Injury brings misery. When we wound ourselves, we endure that nasty pain during a bath, troublesome dressing procedures and the irksome itch when it’s finally healing… simply nightmarish. Fortunately for us, scientists from Sweden’s Uppsala University and SLU have discovered a method that accelerates wound healing in mice by using special bacteria to deliver a protein to the wound site, giving us a gleam of hope for less dreadful experiences next time we injure ourselves.
Slow wound closure is a serious medical problem that poses great financial burden on the healthcare system as constant treatment is required. Standard care for wounds is a tedious process that includes repeated dressing changes, antibiotic administrations and possibly even surgical removal of dead tissues.
This problem is intensified by a globally aging population and increasing prevalence of chronic diseases like diabetes, both of which are factors that slow healing. Therefore, a method that enhances wound recovery exerts major importance.“We have developed a drug candidate, a next-generation biologic medical product,” said Mia Phillipson, Professor at Uppsala University, where “wound healing was strongly accelerated in mice”. The “fantastic results” obtained strongly enhanced the prospects of developing a practical treatment which speeds up healing in humans.
Wound healing is a complex process. Injured cells release important CXCL12 signalling proteins that act as SOS signals, summoning immune cells like white blood cells (WBCs) to the wound area for help. Besides fighting harmful micro-organisms, WBCs fuel the healing process by releasing even more of these signalling proteins, promoting tissue restitution. However, these signals can be futile attempts as they are spontaneously degraded by an enzyme naturally present in humans – CD26. This enzyme isn’t intentionally an antagonist as it actually helps to regulate other immune responses, but in wound healing, it is a real troublemaker that has hindered previous attempts to enhance healing.
To curb the drop in CXCL12 levels, the scientists employed a special deliveryman – Lactobacillus. In this study, L. reuteri, a type of Lactobacillus, is responsible for delivering CXCL12 to the wound. By genetic modification, they are groomed to mass produce CXCL12 directly at the wound when administered.Besides directly delivering CXCL12, L. reuteri raises CXCL12 levels by reducing its degradation rate. This is possible as the activity of troublemaker CD26 is pH-dependent, being efficient at more alkaline pH but almost completely inactive at acidic pH. By altering pH, unnecessary troublemakers at wound site can be incapacitated for good.
As the adage goes, “one man’s trash is another man’s treasure”, lactic acid released by Lactobacilli as a waste product is in turn essential for accelerating healing in mice as it acidifies pH at the wound. This inhibits troublemakers CD26 and consequently enhanced effectiveness of the delivered CXCL12. A delivery like no others, this is truly a special delivery.The experiment was conducted on healthy mice, small-scaled healthy human skin disks and diabetic mice. Wounds of half a centimetre in length were made on the limb of anesthetized mice by removing its surface skin. For two weeks, the wounds are administered several times daily with CXCL12-expressing L. reuteri. These are found to heal within a shorter time than those untreated, and those treated only once daily.
Evidently, administration of CXCL12-expressing L. reuteri heals wounds faster. However, it is not all convenient in using this method, as it is necessary for sustained administration of L. reuteri each day, just like how an infant needs constant attention growing up. We cannot feed the infant only once daily, but several times. Likewise, persistent administration is the only way to enhance the healing environment for best results.

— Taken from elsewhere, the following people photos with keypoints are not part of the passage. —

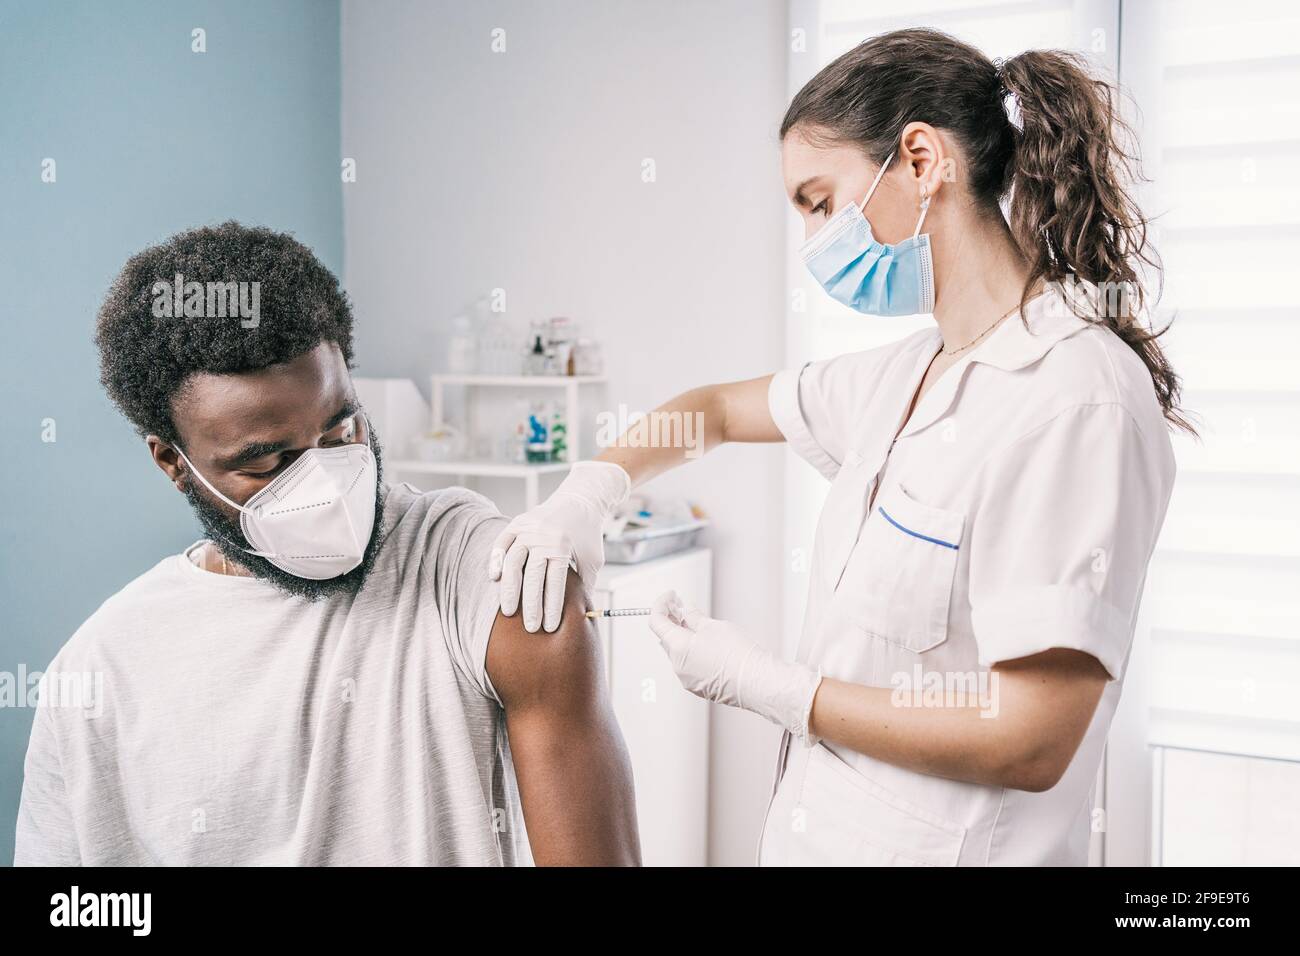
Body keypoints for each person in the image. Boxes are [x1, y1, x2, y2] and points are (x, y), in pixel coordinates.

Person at [489, 29, 1187, 866]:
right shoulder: (907, 375)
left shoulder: (1073, 398)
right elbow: (708, 411)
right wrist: (587, 496)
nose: (815, 241)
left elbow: (1033, 739)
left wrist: (775, 689)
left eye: (819, 202)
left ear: (922, 162)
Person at [14, 222, 639, 866]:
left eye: (342, 433)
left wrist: (591, 492)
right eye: (266, 465)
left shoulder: (477, 575)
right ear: (174, 463)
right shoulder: (99, 671)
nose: (327, 485)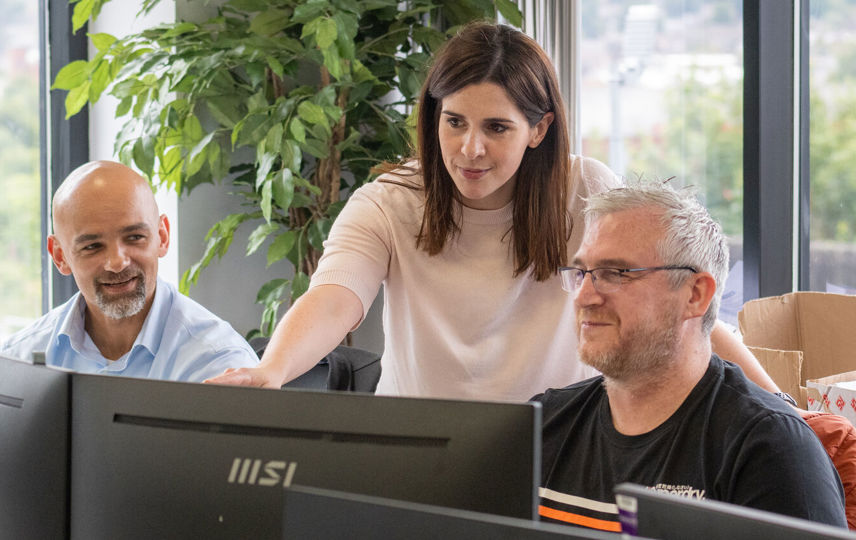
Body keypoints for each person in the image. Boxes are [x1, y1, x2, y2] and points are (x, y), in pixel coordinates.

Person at [206, 21, 778, 401]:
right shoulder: (388, 201)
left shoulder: (585, 188)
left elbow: (676, 300)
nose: (469, 149)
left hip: (557, 440)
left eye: (496, 127)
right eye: (453, 121)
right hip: (421, 447)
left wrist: (782, 406)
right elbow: (333, 298)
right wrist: (272, 370)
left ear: (539, 129)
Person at [535, 182, 847, 531]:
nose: (584, 297)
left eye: (615, 274)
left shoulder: (770, 447)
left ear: (695, 295)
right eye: (581, 274)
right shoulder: (544, 423)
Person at [2, 160, 258, 381]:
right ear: (60, 256)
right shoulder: (17, 360)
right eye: (92, 246)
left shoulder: (219, 365)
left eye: (135, 237)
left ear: (162, 236)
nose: (117, 262)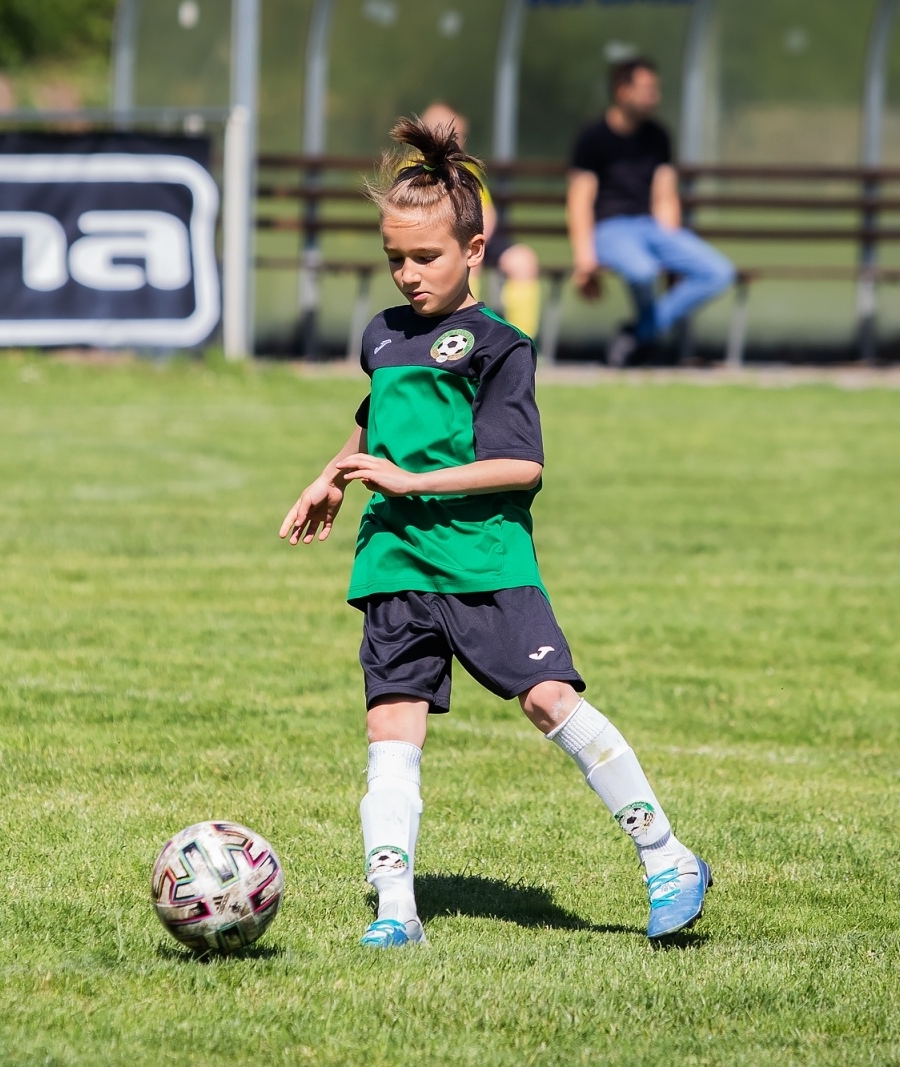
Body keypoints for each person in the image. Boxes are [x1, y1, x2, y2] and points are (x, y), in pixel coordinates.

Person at [279, 117, 710, 949]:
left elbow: (520, 466)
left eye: (425, 258)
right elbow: (377, 427)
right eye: (393, 258)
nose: (407, 274)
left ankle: (666, 855)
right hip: (396, 561)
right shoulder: (383, 336)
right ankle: (398, 910)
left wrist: (413, 480)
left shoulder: (499, 346)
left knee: (551, 701)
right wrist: (331, 473)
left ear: (474, 250)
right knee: (391, 731)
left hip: (485, 562)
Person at [568, 57, 734, 365]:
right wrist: (584, 259)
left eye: (655, 89)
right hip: (609, 229)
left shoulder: (658, 136)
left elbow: (665, 195)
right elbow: (580, 201)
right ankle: (645, 341)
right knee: (642, 271)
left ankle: (640, 334)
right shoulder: (592, 137)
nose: (654, 96)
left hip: (650, 228)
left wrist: (671, 247)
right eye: (646, 89)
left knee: (719, 272)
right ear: (622, 91)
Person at [418, 102, 542, 340]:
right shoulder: (416, 169)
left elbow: (487, 212)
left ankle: (521, 340)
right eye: (453, 136)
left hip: (478, 236)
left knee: (523, 260)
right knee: (467, 264)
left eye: (461, 136)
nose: (460, 142)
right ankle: (465, 334)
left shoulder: (466, 169)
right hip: (442, 240)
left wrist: (477, 239)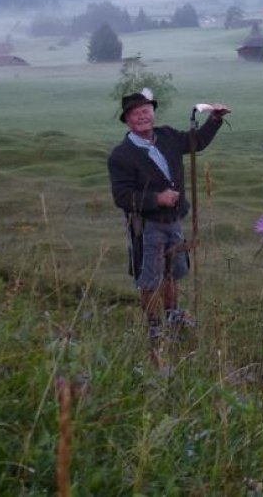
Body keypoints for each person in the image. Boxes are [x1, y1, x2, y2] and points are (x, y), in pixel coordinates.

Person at [107, 89, 230, 341]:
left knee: (173, 272)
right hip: (146, 226)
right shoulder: (121, 155)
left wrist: (215, 120)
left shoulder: (167, 136)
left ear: (153, 113)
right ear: (127, 120)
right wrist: (156, 199)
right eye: (135, 113)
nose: (142, 117)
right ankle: (154, 328)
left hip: (174, 221)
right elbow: (122, 197)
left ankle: (173, 317)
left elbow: (197, 142)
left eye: (146, 111)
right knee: (150, 278)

This result is mirrored by the diabetic mice and human skin models, potentiating the use of this method on actual patients, whether they are healthy or diabetic.While this method is promising, it is important to note that it still has many clinical trials to undergo. For instance, it is noteworthy that the inhibition of troublemaker CD26 may harm other immune responses. Further research will access this and attempt to reduce any negative impacts.
In addition, although safety studies have shown that the Lactobacilli used are non-invasive to other parts of the body, it remains a possibility that these bacteria can break free from the wound site and be circulated around the body, causing infections elsewhere.
Finally, it remains to be explored the application of this method in humans. This is something worth anticipating as now that scientists have developed and understood this concept using a mice model, Professor Phillipson says that “the next step is a study in a pig model”– a step closer to a study in humans and a step closer to shortened dreadful healing experiences for us.